# Kyúran - Beginning of a new idea!



## HumanYoYo (Oct 25, 2014)

My first post in a while. Let me know what you think, constructive feedback appreciated! ride: 


   The truss on which Kyúran lay woke alive in a sudden shaking of horse hoof and carriage. He put his arm up and held on to a support, blinked awake, yawned in a cotton-mouth growl, and scoffed at the sunlight coming now under the bridge. A sudden anarchy of sense, too much for his headache, Tuesday.

          He bent his spine upward and slid off the shallow-diagonal truss, feet reaching and sinking slightly into the muddy embankment amongst the brambles, folded down to the water and took a drink, splashed himself. The line-up of horses finally crossed the bridge. He walked up the dirt connecting the embankment to the edge of the bridge and yawned again. Donestan was up on the first mare, the other four, no, five connected by a rope, taking flour from the grain mill to the manor. Donestan! He called but his voice was rough and did not carry over the stamping. Mumbled, going wrong direction anyway.

          Looking up at the sun, he noticed it stationed in the wrong compass bearing of where it should have been this time of day, some time it couldn't be, and thought for a moment he had awoken in to some sort of mirror land, everything spun around a semicircle, the forest now where the manor was, the stream heading toward what would be an immense and all-great reflective plane somewhere far away in an alien land, with which it would eventually meet, millennium passed by (mere hours in the water’s mind),  to flow back through in the opposite millennium, where it would pass the Other Him, standing by the bridge this Kyúran went to sleep under in the night. He stood, let his mind go, but if I was in this opposite land, across some great axis, would time not flow back as well? “Reverse” Donestan headed backwards with his mares, taking the flour from the manor to the mill, to be un-ground and reformed into wheat, where it would be gathered and taken back to the fields to be returned to the earth? No, still flour from mill to manor, from earth to grinder, from life to death. It was not the sun. The sun was right where it should have been. It was him, Kyúran, hung over.


----------



## popsprocket (Oct 27, 2014)

I had to adjust my brain slightly to get this to read properly. There's nothing _wrong_ with the prose, per se, but I doubt I'd read a whole book written like this. The sentence structure is interesting in and of itself but comes off more pretentious than accomplished. If you were looking to make this the start of a work of any great length I'd have to admit you've already lost me. There's nothing in the way of a hook, just some random pseudo-philosophical ramblings of a man who might have been smoking something. The joke kind of works but it would work better if it were less verbose.

I do, however, take issue with the length of the first sentence in that last passage.

A couple of nits:

In the first sentence you have an extraneous 'alive'.

'Amongst' isn't a word in civilised dictionaries, 'among' is the word to go with.


----------



## MousePot (Oct 27, 2014)

Hi YoYo

It's certainly a very interesting piece, I've read through it a few times already, but I must confess I'm still not 100% sure what exactly is happening. I think this is a fairly complex idea you are putting forward, and with your somewhat unorthodox sentence structure it makes it even harder to follow I'm afraid.

I think you have a pretty fun idea here, the mirror image and the idea of reverse time was nice, but again, I felt so lost as to what who you were talking about, and what the subject matter was, that it all felt a bit of a blur. Also as pops mentioned, some of your sentences are reeeeeaaallyy too long ^^

You also say that this is the beginning of an idea, where are you thinking of taking this next?

### Objective
Rewrite part of the Kyúran forum thread, beginning at the words "I had to adjust" and stopping after "that last passage.", with "pretentious" replaced by "self-indulgent". The rows that follow aren't needed.

Shape annotation entries:
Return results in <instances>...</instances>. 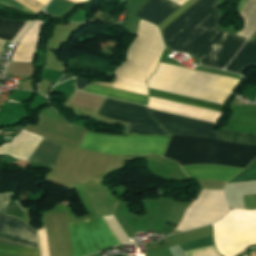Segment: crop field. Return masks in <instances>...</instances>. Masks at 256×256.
<instances>
[{
    "mask_svg": "<svg viewBox=\"0 0 256 256\" xmlns=\"http://www.w3.org/2000/svg\"><path fill=\"white\" fill-rule=\"evenodd\" d=\"M215 1L217 0H199L169 27ZM162 34L168 48L190 53L198 59L201 65L221 69L229 63L246 41L218 29L217 2L162 32Z\"/></svg>",
    "mask_w": 256,
    "mask_h": 256,
    "instance_id": "8a807250",
    "label": "crop field"
},
{
    "mask_svg": "<svg viewBox=\"0 0 256 256\" xmlns=\"http://www.w3.org/2000/svg\"><path fill=\"white\" fill-rule=\"evenodd\" d=\"M234 78L160 63L147 82L155 90L187 96L224 105L237 85Z\"/></svg>",
    "mask_w": 256,
    "mask_h": 256,
    "instance_id": "ac0d7876",
    "label": "crop field"
},
{
    "mask_svg": "<svg viewBox=\"0 0 256 256\" xmlns=\"http://www.w3.org/2000/svg\"><path fill=\"white\" fill-rule=\"evenodd\" d=\"M164 157L174 159L180 165L220 164L245 168L256 158V146L194 136H172Z\"/></svg>",
    "mask_w": 256,
    "mask_h": 256,
    "instance_id": "34b2d1b8",
    "label": "crop field"
},
{
    "mask_svg": "<svg viewBox=\"0 0 256 256\" xmlns=\"http://www.w3.org/2000/svg\"><path fill=\"white\" fill-rule=\"evenodd\" d=\"M164 48L159 28L141 20L137 38L128 52V59L115 73L146 82L156 71Z\"/></svg>",
    "mask_w": 256,
    "mask_h": 256,
    "instance_id": "412701ff",
    "label": "crop field"
},
{
    "mask_svg": "<svg viewBox=\"0 0 256 256\" xmlns=\"http://www.w3.org/2000/svg\"><path fill=\"white\" fill-rule=\"evenodd\" d=\"M170 136L112 135L87 131L80 147L108 154L163 155Z\"/></svg>",
    "mask_w": 256,
    "mask_h": 256,
    "instance_id": "f4fd0767",
    "label": "crop field"
},
{
    "mask_svg": "<svg viewBox=\"0 0 256 256\" xmlns=\"http://www.w3.org/2000/svg\"><path fill=\"white\" fill-rule=\"evenodd\" d=\"M69 226L73 256H84L120 244L103 217L72 222Z\"/></svg>",
    "mask_w": 256,
    "mask_h": 256,
    "instance_id": "dd49c442",
    "label": "crop field"
},
{
    "mask_svg": "<svg viewBox=\"0 0 256 256\" xmlns=\"http://www.w3.org/2000/svg\"><path fill=\"white\" fill-rule=\"evenodd\" d=\"M98 113L129 123L127 133L169 135L143 106L106 98Z\"/></svg>",
    "mask_w": 256,
    "mask_h": 256,
    "instance_id": "e52e79f7",
    "label": "crop field"
},
{
    "mask_svg": "<svg viewBox=\"0 0 256 256\" xmlns=\"http://www.w3.org/2000/svg\"><path fill=\"white\" fill-rule=\"evenodd\" d=\"M154 119L160 122L171 135H194L217 139L216 124L181 117L149 109Z\"/></svg>",
    "mask_w": 256,
    "mask_h": 256,
    "instance_id": "d8731c3e",
    "label": "crop field"
},
{
    "mask_svg": "<svg viewBox=\"0 0 256 256\" xmlns=\"http://www.w3.org/2000/svg\"><path fill=\"white\" fill-rule=\"evenodd\" d=\"M0 238L39 249L36 232L12 216L0 214Z\"/></svg>",
    "mask_w": 256,
    "mask_h": 256,
    "instance_id": "5a996713",
    "label": "crop field"
},
{
    "mask_svg": "<svg viewBox=\"0 0 256 256\" xmlns=\"http://www.w3.org/2000/svg\"><path fill=\"white\" fill-rule=\"evenodd\" d=\"M148 108L216 123L221 113L150 97Z\"/></svg>",
    "mask_w": 256,
    "mask_h": 256,
    "instance_id": "3316defc",
    "label": "crop field"
},
{
    "mask_svg": "<svg viewBox=\"0 0 256 256\" xmlns=\"http://www.w3.org/2000/svg\"><path fill=\"white\" fill-rule=\"evenodd\" d=\"M218 140L234 142V143H244V144H254L256 145V135L222 131L217 132ZM256 180V159L252 161L239 175L232 178L228 183L232 182H243V181H254Z\"/></svg>",
    "mask_w": 256,
    "mask_h": 256,
    "instance_id": "28ad6ade",
    "label": "crop field"
},
{
    "mask_svg": "<svg viewBox=\"0 0 256 256\" xmlns=\"http://www.w3.org/2000/svg\"><path fill=\"white\" fill-rule=\"evenodd\" d=\"M182 168L194 180L216 179L221 181H228L242 170L217 165L183 166Z\"/></svg>",
    "mask_w": 256,
    "mask_h": 256,
    "instance_id": "d1516ede",
    "label": "crop field"
},
{
    "mask_svg": "<svg viewBox=\"0 0 256 256\" xmlns=\"http://www.w3.org/2000/svg\"><path fill=\"white\" fill-rule=\"evenodd\" d=\"M181 6L169 0H151L134 16L160 25Z\"/></svg>",
    "mask_w": 256,
    "mask_h": 256,
    "instance_id": "22f410ed",
    "label": "crop field"
},
{
    "mask_svg": "<svg viewBox=\"0 0 256 256\" xmlns=\"http://www.w3.org/2000/svg\"><path fill=\"white\" fill-rule=\"evenodd\" d=\"M43 21H36L31 29L25 34L21 42L18 44L12 61L32 62L34 51L40 38V27Z\"/></svg>",
    "mask_w": 256,
    "mask_h": 256,
    "instance_id": "cbeb9de0",
    "label": "crop field"
},
{
    "mask_svg": "<svg viewBox=\"0 0 256 256\" xmlns=\"http://www.w3.org/2000/svg\"><path fill=\"white\" fill-rule=\"evenodd\" d=\"M256 65V40H248L245 46L239 51L226 70L239 74L248 67Z\"/></svg>",
    "mask_w": 256,
    "mask_h": 256,
    "instance_id": "5142ce71",
    "label": "crop field"
},
{
    "mask_svg": "<svg viewBox=\"0 0 256 256\" xmlns=\"http://www.w3.org/2000/svg\"><path fill=\"white\" fill-rule=\"evenodd\" d=\"M62 146L46 138L39 145L30 161L54 168Z\"/></svg>",
    "mask_w": 256,
    "mask_h": 256,
    "instance_id": "d9b57169",
    "label": "crop field"
},
{
    "mask_svg": "<svg viewBox=\"0 0 256 256\" xmlns=\"http://www.w3.org/2000/svg\"><path fill=\"white\" fill-rule=\"evenodd\" d=\"M83 91L103 94V95L131 101V102H136L144 105H147V100H148V97L146 96L124 92L116 89H110V88H106V87H102L94 84H91Z\"/></svg>",
    "mask_w": 256,
    "mask_h": 256,
    "instance_id": "733c2abd",
    "label": "crop field"
},
{
    "mask_svg": "<svg viewBox=\"0 0 256 256\" xmlns=\"http://www.w3.org/2000/svg\"><path fill=\"white\" fill-rule=\"evenodd\" d=\"M149 90H150V96H152V97L175 101V102L193 105V106H197V107L207 108V109L216 110V111H220V112L224 113V106H222V105L204 102V101H200V100H195V99H191V98H186V97L173 95V94H169V93H164V92H160V91H155V90H151V89H149Z\"/></svg>",
    "mask_w": 256,
    "mask_h": 256,
    "instance_id": "4a817a6b",
    "label": "crop field"
},
{
    "mask_svg": "<svg viewBox=\"0 0 256 256\" xmlns=\"http://www.w3.org/2000/svg\"><path fill=\"white\" fill-rule=\"evenodd\" d=\"M94 84L148 96V87L146 83L121 77L118 75H116V80L112 84H100V83H94Z\"/></svg>",
    "mask_w": 256,
    "mask_h": 256,
    "instance_id": "bc2a9ffb",
    "label": "crop field"
},
{
    "mask_svg": "<svg viewBox=\"0 0 256 256\" xmlns=\"http://www.w3.org/2000/svg\"><path fill=\"white\" fill-rule=\"evenodd\" d=\"M0 242L6 241L0 240ZM7 243H0V256H40L38 250Z\"/></svg>",
    "mask_w": 256,
    "mask_h": 256,
    "instance_id": "214f88e0",
    "label": "crop field"
},
{
    "mask_svg": "<svg viewBox=\"0 0 256 256\" xmlns=\"http://www.w3.org/2000/svg\"><path fill=\"white\" fill-rule=\"evenodd\" d=\"M25 22L0 19V38L12 40Z\"/></svg>",
    "mask_w": 256,
    "mask_h": 256,
    "instance_id": "92a150f3",
    "label": "crop field"
},
{
    "mask_svg": "<svg viewBox=\"0 0 256 256\" xmlns=\"http://www.w3.org/2000/svg\"><path fill=\"white\" fill-rule=\"evenodd\" d=\"M16 1L20 2L21 4L25 5L26 7L32 9L33 11H35L37 13L40 12L44 6L35 0H16ZM16 1L15 0H0V4H5V5L13 6L16 8L32 11Z\"/></svg>",
    "mask_w": 256,
    "mask_h": 256,
    "instance_id": "dafd665d",
    "label": "crop field"
},
{
    "mask_svg": "<svg viewBox=\"0 0 256 256\" xmlns=\"http://www.w3.org/2000/svg\"><path fill=\"white\" fill-rule=\"evenodd\" d=\"M71 7H73V6H71L69 4L62 3L58 0H52L45 10L54 15L59 16L62 13H64L65 11H67L68 9H70Z\"/></svg>",
    "mask_w": 256,
    "mask_h": 256,
    "instance_id": "00972430",
    "label": "crop field"
},
{
    "mask_svg": "<svg viewBox=\"0 0 256 256\" xmlns=\"http://www.w3.org/2000/svg\"><path fill=\"white\" fill-rule=\"evenodd\" d=\"M197 1L198 0L189 1L186 5H184L177 12H175L171 17H169L163 24H161L159 26L160 29L163 31L174 19H176L182 12H184L186 9H188L190 6H192Z\"/></svg>",
    "mask_w": 256,
    "mask_h": 256,
    "instance_id": "a9b5d70f",
    "label": "crop field"
},
{
    "mask_svg": "<svg viewBox=\"0 0 256 256\" xmlns=\"http://www.w3.org/2000/svg\"><path fill=\"white\" fill-rule=\"evenodd\" d=\"M246 209H256V194L244 196Z\"/></svg>",
    "mask_w": 256,
    "mask_h": 256,
    "instance_id": "4177f3b9",
    "label": "crop field"
},
{
    "mask_svg": "<svg viewBox=\"0 0 256 256\" xmlns=\"http://www.w3.org/2000/svg\"><path fill=\"white\" fill-rule=\"evenodd\" d=\"M71 77H73V76L65 74L64 77L60 80V82L66 80L68 78H71ZM77 79H78V81H77V88L79 90L85 88L87 83H88V80H84V79H81V78H78V77H77Z\"/></svg>",
    "mask_w": 256,
    "mask_h": 256,
    "instance_id": "730fd06b",
    "label": "crop field"
},
{
    "mask_svg": "<svg viewBox=\"0 0 256 256\" xmlns=\"http://www.w3.org/2000/svg\"><path fill=\"white\" fill-rule=\"evenodd\" d=\"M8 195H0V212L5 213L8 205Z\"/></svg>",
    "mask_w": 256,
    "mask_h": 256,
    "instance_id": "eef30255",
    "label": "crop field"
},
{
    "mask_svg": "<svg viewBox=\"0 0 256 256\" xmlns=\"http://www.w3.org/2000/svg\"><path fill=\"white\" fill-rule=\"evenodd\" d=\"M172 1H174V2H176L177 4H179V5H183L184 3H186L188 0H172Z\"/></svg>",
    "mask_w": 256,
    "mask_h": 256,
    "instance_id": "ae1a2a85",
    "label": "crop field"
},
{
    "mask_svg": "<svg viewBox=\"0 0 256 256\" xmlns=\"http://www.w3.org/2000/svg\"><path fill=\"white\" fill-rule=\"evenodd\" d=\"M38 1L46 5L49 0H38Z\"/></svg>",
    "mask_w": 256,
    "mask_h": 256,
    "instance_id": "d3111659",
    "label": "crop field"
},
{
    "mask_svg": "<svg viewBox=\"0 0 256 256\" xmlns=\"http://www.w3.org/2000/svg\"><path fill=\"white\" fill-rule=\"evenodd\" d=\"M74 2H80V1H85V0H72Z\"/></svg>",
    "mask_w": 256,
    "mask_h": 256,
    "instance_id": "750c4746",
    "label": "crop field"
}]
</instances>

### Answer below
I had to adjust my brain slightly to get this to read properly. There's nothing _wrong_ with the prose, per se, but I doubt I'd read a whole book written like this. The sentence structure is interesting in and of itself but comes off more self-indulgent than accomplished. If you were looking to make this the start of a work of any great length I'd have to admit you've already lost me. There's nothing in the way of a hook, just some random pseudo-philosophical ramblings of a man who might have been smoking something. The joke kind of works but it would work better if it were less verbose.

I do, however, take issue with the length of the first sentence in that last passage.